Which lines of the records below contain the word "Furniture"? Show each one.

» DATA SECTION:

- - -

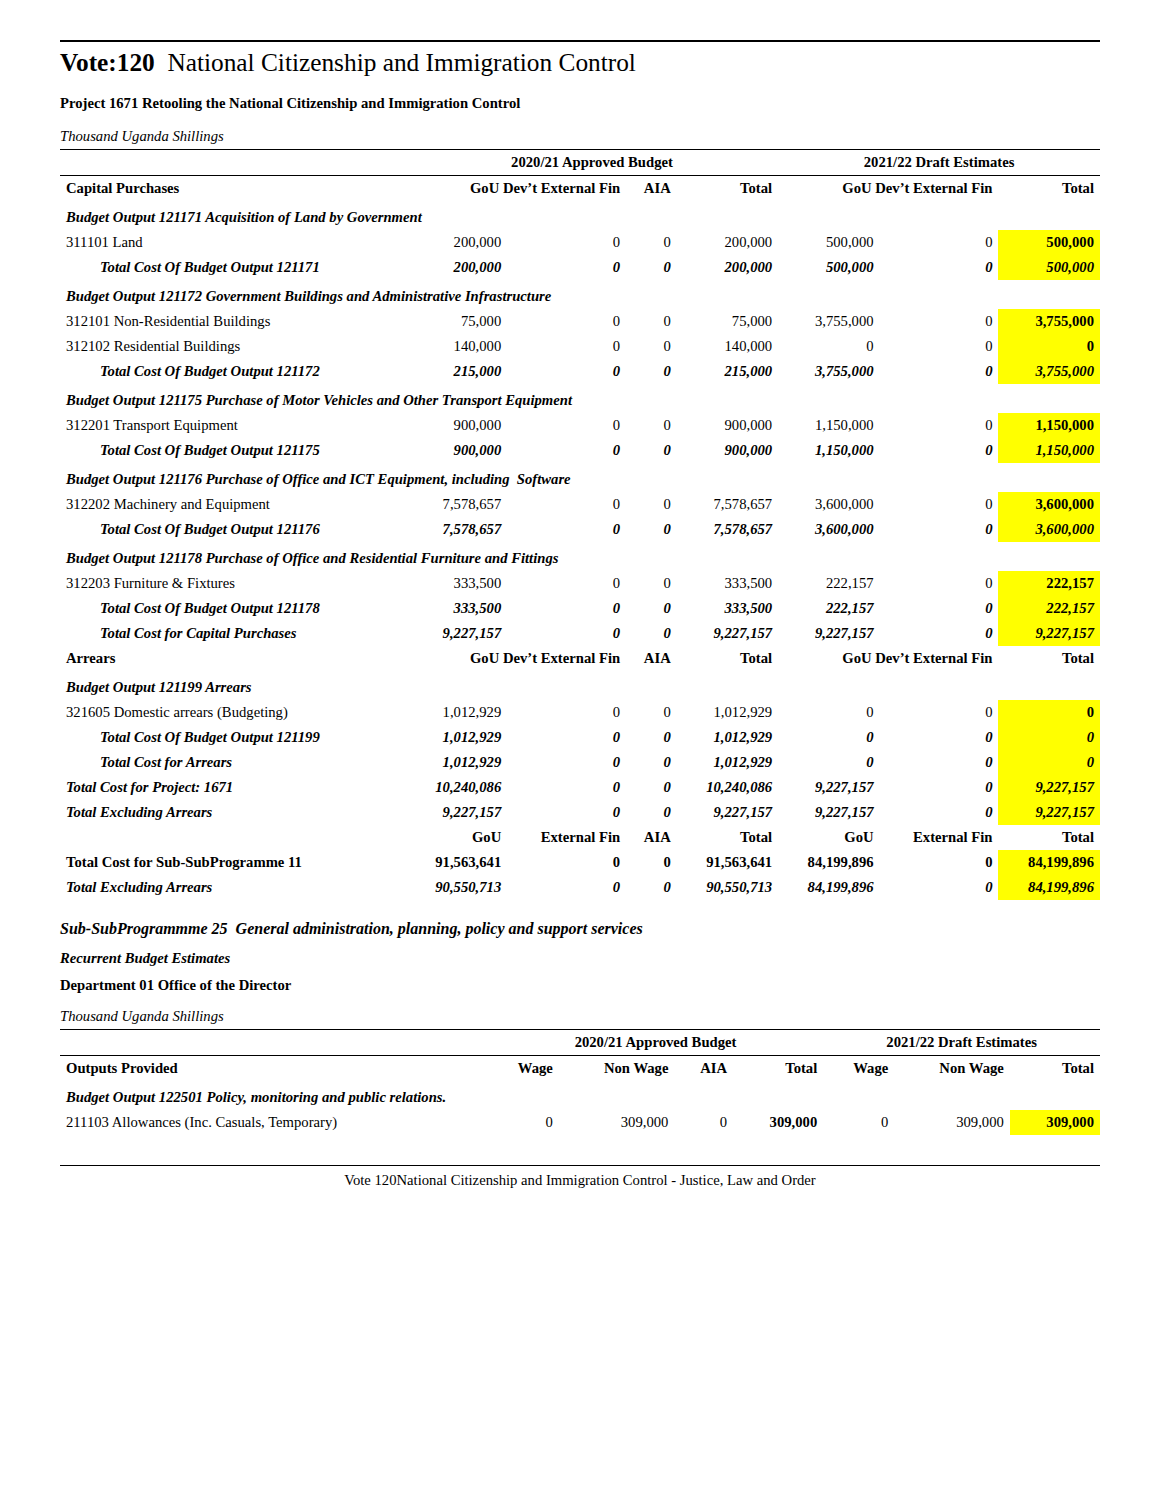Vote:120 National Citizenship and Immigration Control
Project 1671 Retooling the National Citizenship and Immigration Control
Thousand Uganda Shillings
| | 2020/21 Approved Budget | 2021/22 Draft Estimates |
| --- | --- | --- |
| Capital Purchases | GoU Dev’t External Fin | AIA | Total | GoU Dev’t External Fin | Total |
| Budget Output 121171 Acquisition of Land by Government |
| 311101 Land | 200,000 | 0 | 0 | 200,000 | 500,000 | 0 | 500,000 |
| Total Cost Of Budget Output 121171 | 200,000 | 0 | 0 | 200,000 | 500,000 | 0 | 500,000 |
| Budget Output 121172 Government Buildings and Administrative Infrastructure |
| 312101 Non-Residential Buildings | 75,000 | 0 | 0 | 75,000 | 3,755,000 | 0 | 3,755,000 |
| 312102 Residential Buildings | 140,000 | 0 | 0 | 140,000 | 0 | 0 | 0 |
| Total Cost Of Budget Output 121172 | 215,000 | 0 | 0 | 215,000 | 3,755,000 | 0 | 3,755,000 |
| Budget Output 121175 Purchase of Motor Vehicles and Other Transport Equipment |
| 312201 Transport Equipment | 900,000 | 0 | 0 | 900,000 | 1,150,000 | 0 | 1,150,000 |
| Total Cost Of Budget Output 121175 | 900,000 | 0 | 0 | 900,000 | 1,150,000 | 0 | 1,150,000 |
| Budget Output 121176 Purchase of Office and ICT Equipment, including Software |
| 312202 Machinery and Equipment | 7,578,657 | 0 | 0 | 7,578,657 | 3,600,000 | 0 | 3,600,000 |
| Total Cost Of Budget Output 121176 | 7,578,657 | 0 | 0 | 7,578,657 | 3,600,000 | 0 | 3,600,000 |
| Budget Output 121178 Purchase of Office and Residential Furniture and Fittings |
| 312203 Furniture & Fixtures | 333,500 | 0 | 0 | 333,500 | 222,157 | 0 | 222,157 |
| Total Cost Of Budget Output 121178 | 333,500 | 0 | 0 | 333,500 | 222,157 | 0 | 222,157 |
| Total Cost for Capital Purchases | 9,227,157 | 0 | 0 | 9,227,157 | 9,227,157 | 0 | 9,227,157 |
| Arrears | GoU Dev’t External Fin | AIA | Total | GoU Dev’t External Fin | Total |
| Budget Output 121199 Arrears |
| 321605 Domestic arrears (Budgeting) | 1,012,929 | 0 | 0 | 1,012,929 | 0 | 0 | 0 |
| Total Cost Of Budget Output 121199 | 1,012,929 | 0 | 0 | 1,012,929 | 0 | 0 | 0 |
| Total Cost for Arrears | 1,012,929 | 0 | 0 | 1,012,929 | 0 | 0 | 0 |
| Total Cost for Project: 1671 | 10,240,086 | 0 | 0 | 10,240,086 | 9,227,157 | 0 | 9,227,157 |
| Total Excluding Arrears | 9,227,157 | 0 | 0 | 9,227,157 | 9,227,157 | 0 | 9,227,157 |
| | GoU | External Fin | AIA | Total | GoU | External Fin | Total |
| Total Cost for Sub-SubProgramme 11 | 91,563,641 | 0 | 0 | 91,563,641 | 84,199,896 | 0 | 84,199,896 |
| Total Excluding Arrears | 90,550,713 | 0 | 0 | 90,550,713 | 84,199,896 | 0 | 84,199,896 |
Sub-SubProgrammme 25 General administration, planning, policy and support services
Recurrent Budget Estimates
Department 01 Office of the Director
Thousand Uganda Shillings
| | 2020/21 Approved Budget | 2021/22 Draft Estimates |
| --- | --- | --- |
| Outputs Provided | Wage | Non Wage | AIA | Total | Wage | Non Wage | Total |
| Budget Output 122501 Policy, monitoring and public relations. |
| 211103 Allowances (Inc. Casuals, Temporary) | 0 | 309,000 | 0 | 309,000 | 0 | 309,000 | 309,000 |
Vote 120National Citizenship and Immigration Control - Justice, Law and Order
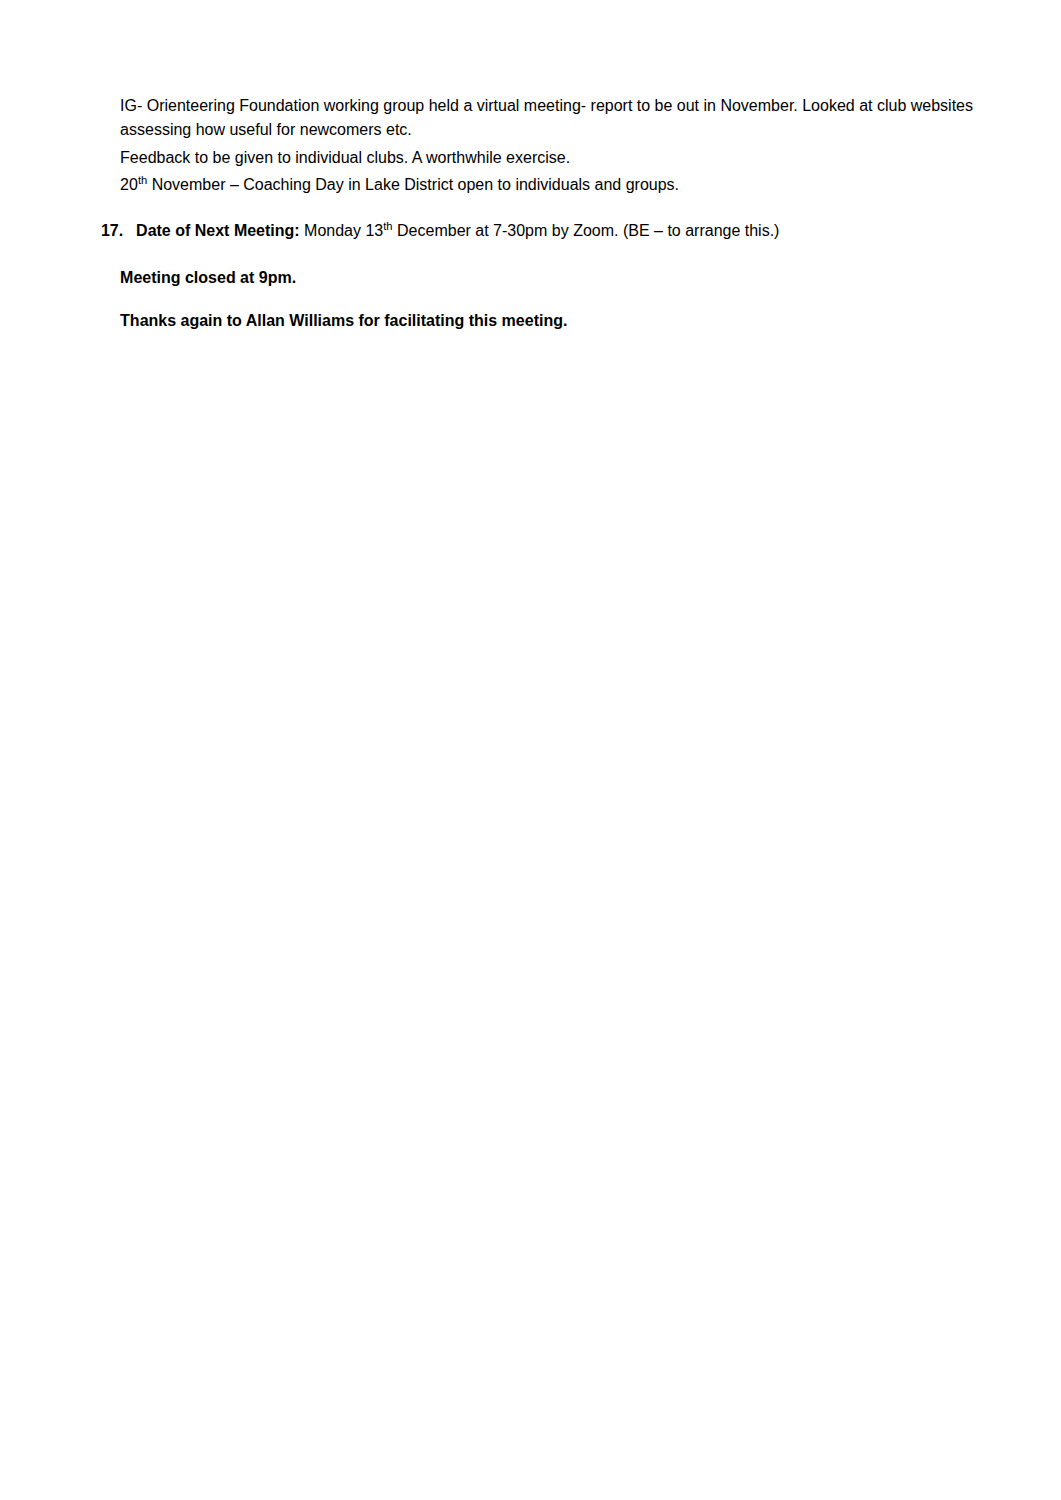IG- Orienteering Foundation working group held a virtual meeting- report to be out in November. Looked at club websites assessing how useful for newcomers etc.
Feedback to be given to individual clubs. A worthwhile exercise.
20th November – Coaching Day in Lake District open to individuals and groups.
Date of Next Meeting: Monday 13th December at 7-30pm by Zoom. (BE – to arrange this.)
Meeting closed at 9pm.
Thanks again to Allan Williams for facilitating this meeting.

- - -

» TASK SOLUTION:
| Budget Output 121178 Purchase of Office and Residential Furniture and Fittings |
| 312203 Furniture & Fixtures | 333,500 | 0 | 0 | 333,500 | 222,157 | 0 | 222,157 |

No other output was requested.